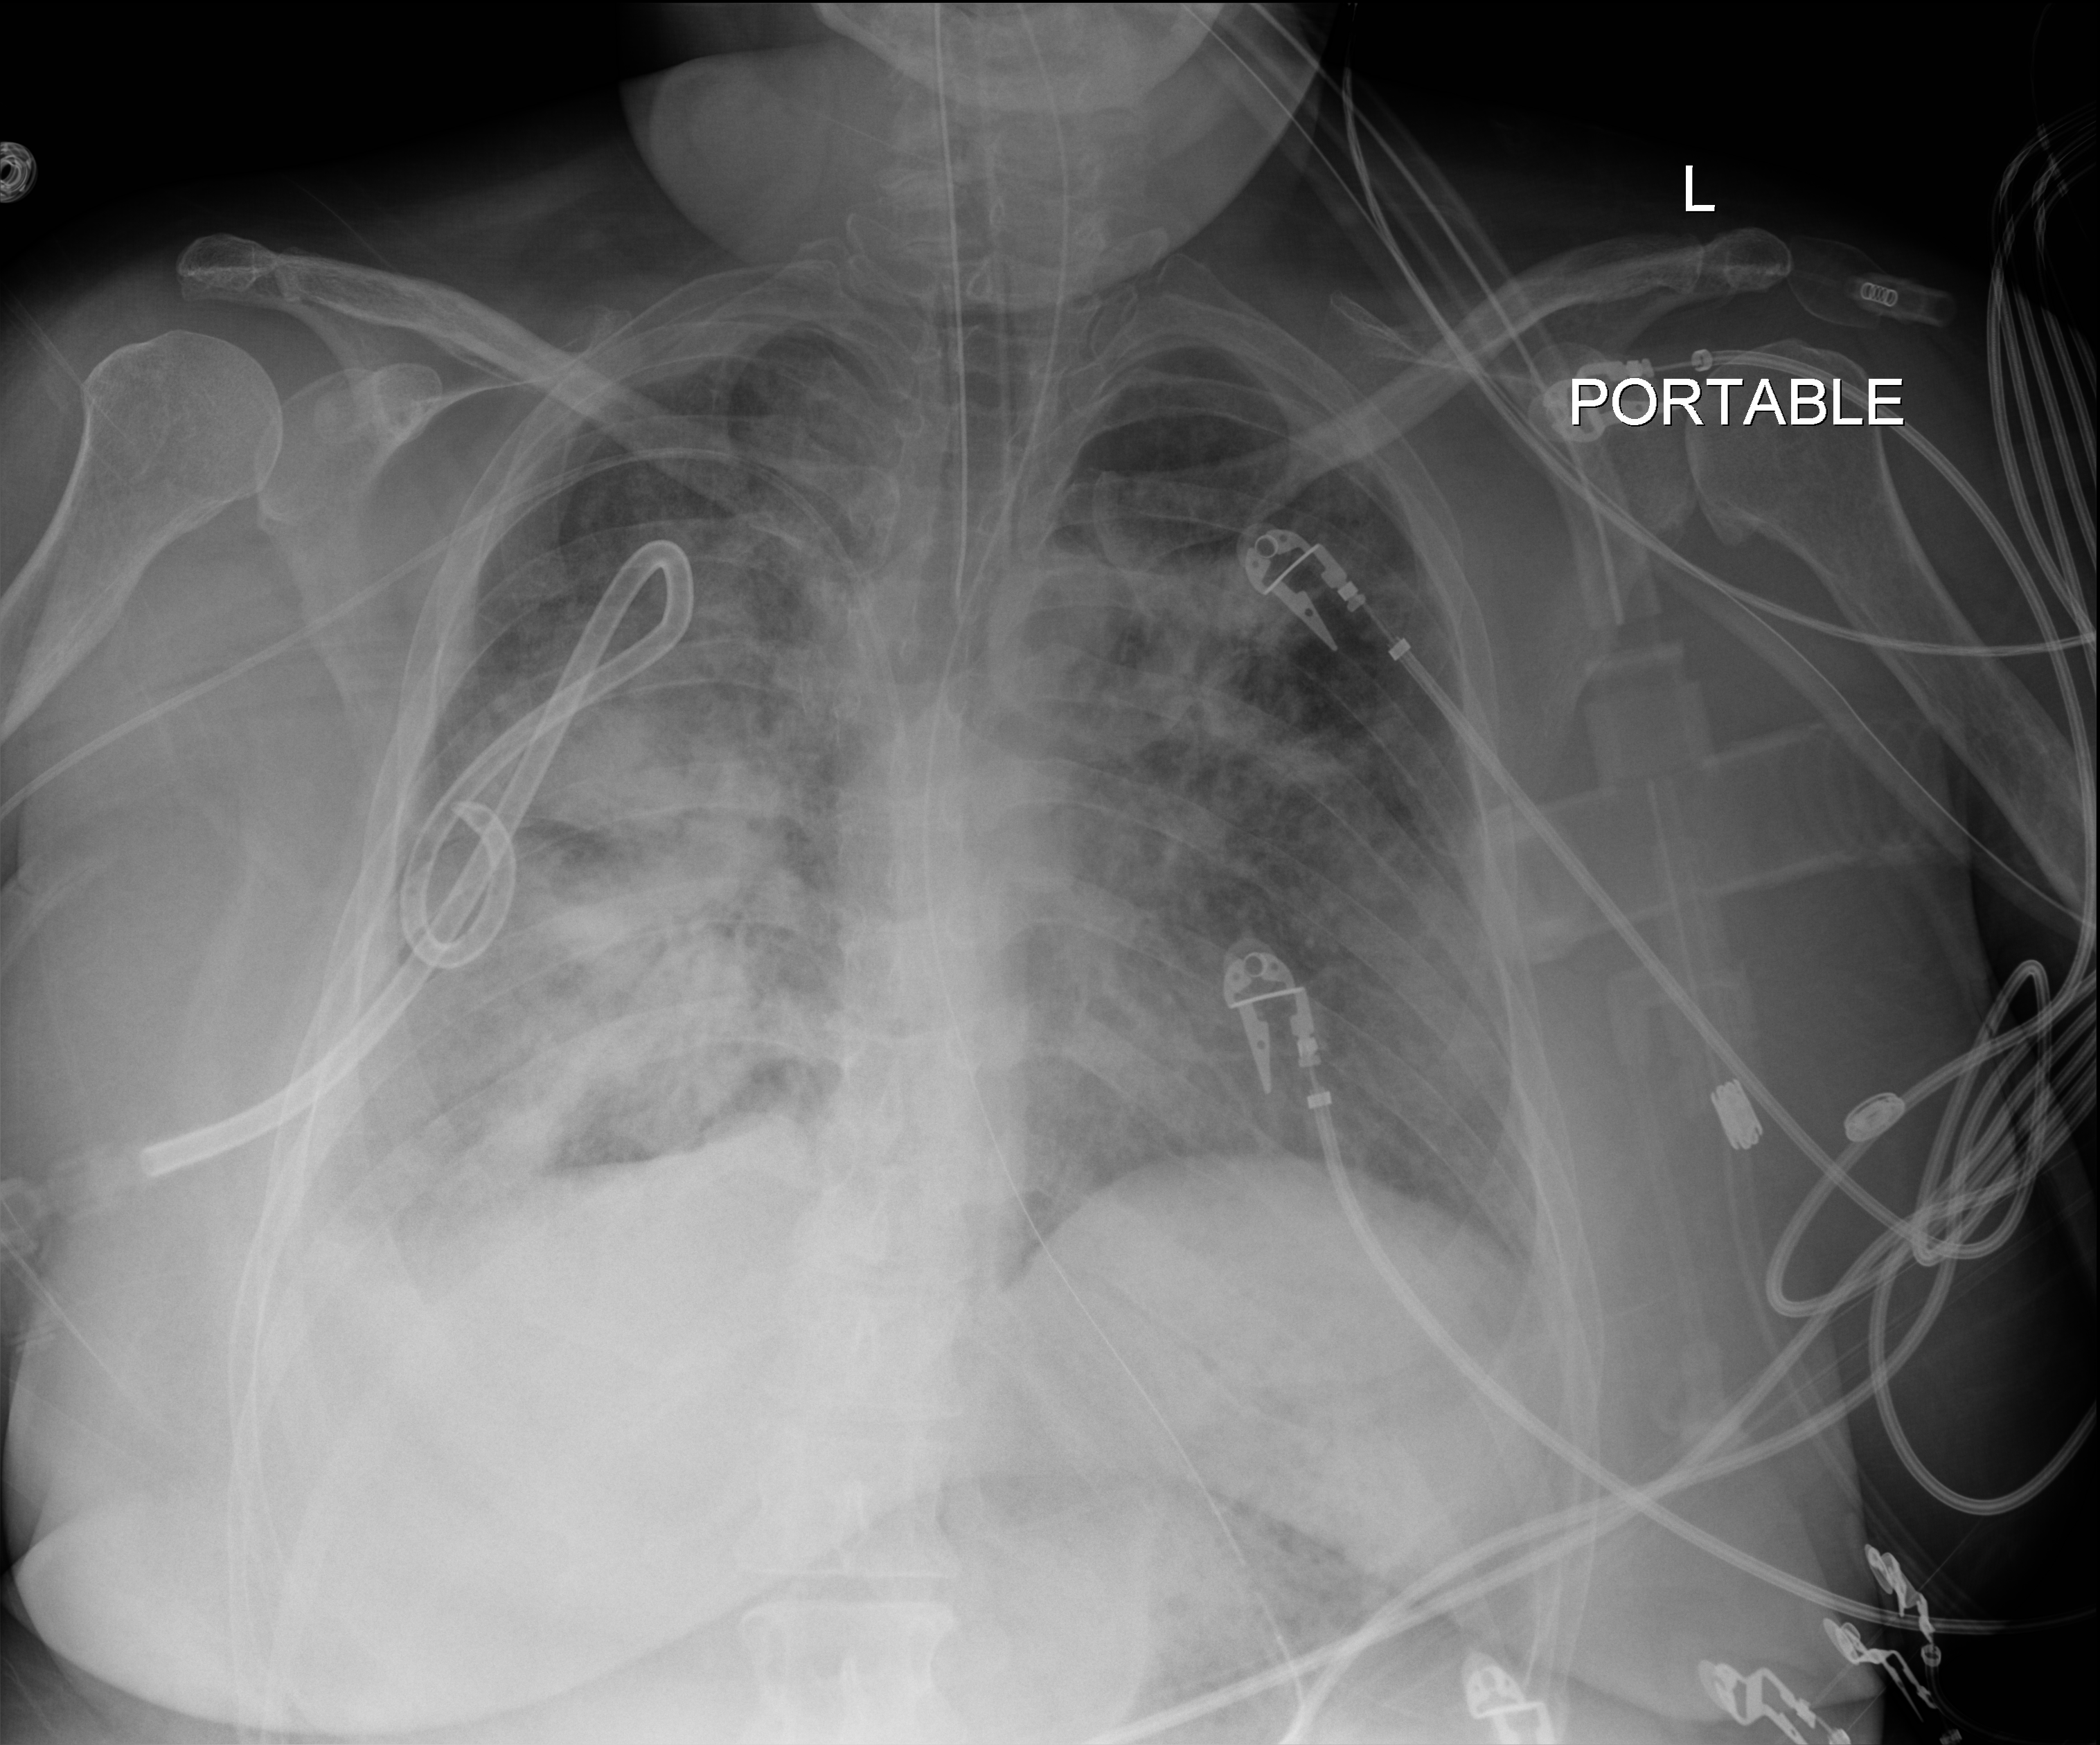
Bedside chest radiograph (digital radiography), anteroposterior (AP) projection. Adult patient hospitalised with COVID-19, age 18–59 years.
Admission-level facts for this patient (not findings on this image; timing relative to this image not recorded):
- length of hospital stay: 15 days
- admitted to intensive care during this hospital stay: yes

Task instructions
Return the material word for word. Pictures are not part of the copy.

Output below
Bedside chest radiograph (digital radiography), anteroposterior (AP) projection. Adult patient hospitalised with COVID-19, age 18–59 years.
Admission-level facts for this patient (not findings on this image; timing relative to this image not recorded):
- length of hospital stay: 15 days
- admitted to intensive care during this hospital stay: yes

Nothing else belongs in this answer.